You will need a sweet tamarind chutney and a spicy green corrainder, mint and chili chutney.  Most Indian stores sell bottle chutneys but here are simple recipes if you want to make them.  You can make these adhead of time (weeks) and freeze or refrigerate.  

Tamarind chutney:  Tamarind pulp (1/2 cup), 2 cups of apple sauce, cup of water and a cup of sugar.  Cook it all until it's nice and bubbly and thick.  Let it cool, Refrigerate or Freeze

Green chutney:  2 large bunches of cilantro washed and roughly chopped.  A cup of mint leaves, 4-5 green chilis, 2-3 cloves of garlic and juice of one lime.  Put it in a food processor and grind until a thick paste.  The lime juice will keep the color vibrant.  You can refirgerate this as well

Let's say you have company and you want to fix Bhel, here is what you would do.  

Boil a potato and finely chop it.

Use 4 - 5 cups of Bhel mix.  Add a small onion finely chopped (super finely) to it along with the potato, add the chutneys (heaping tbsps about 3 - 4 of each kind both tamarind and green),  squeeze lime juice and stir it together.  Top with cilantro and more sev and serve immediately. 

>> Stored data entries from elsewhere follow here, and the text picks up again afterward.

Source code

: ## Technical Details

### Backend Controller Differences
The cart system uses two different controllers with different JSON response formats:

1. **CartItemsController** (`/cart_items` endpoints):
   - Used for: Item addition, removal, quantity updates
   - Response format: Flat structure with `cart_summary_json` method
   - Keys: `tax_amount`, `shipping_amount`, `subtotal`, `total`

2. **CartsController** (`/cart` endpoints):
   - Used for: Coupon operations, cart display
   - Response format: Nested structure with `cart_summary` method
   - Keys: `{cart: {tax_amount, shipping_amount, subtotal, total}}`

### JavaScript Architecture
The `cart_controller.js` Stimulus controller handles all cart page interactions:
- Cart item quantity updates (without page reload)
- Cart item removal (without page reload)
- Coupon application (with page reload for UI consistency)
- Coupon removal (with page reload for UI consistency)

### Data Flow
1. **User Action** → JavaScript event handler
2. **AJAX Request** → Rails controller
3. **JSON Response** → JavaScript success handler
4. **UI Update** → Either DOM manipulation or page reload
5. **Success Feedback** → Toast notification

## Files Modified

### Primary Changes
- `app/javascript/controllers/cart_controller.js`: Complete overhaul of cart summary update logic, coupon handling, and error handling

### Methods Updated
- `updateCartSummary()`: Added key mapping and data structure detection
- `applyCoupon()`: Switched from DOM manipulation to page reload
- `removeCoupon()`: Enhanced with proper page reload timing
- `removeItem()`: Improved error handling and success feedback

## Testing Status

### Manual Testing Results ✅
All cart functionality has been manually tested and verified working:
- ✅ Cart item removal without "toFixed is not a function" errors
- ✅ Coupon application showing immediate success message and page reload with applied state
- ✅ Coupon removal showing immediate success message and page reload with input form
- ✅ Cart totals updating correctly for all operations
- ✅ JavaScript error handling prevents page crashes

It will get really soggy if you let it sit.  It has to be made fresh and consumed.  Let me tell you a lot of your guest will ask for seconds and thirds so it's good to have a station going.  

I normally like to keep little bowls - One just with the plain bhel mix, another with individual chutneys, one with onions, one of potatoes, one with extra sev.  People can make bhel to their liking. 

It's like a fun little taco party just for vegetarians.


----------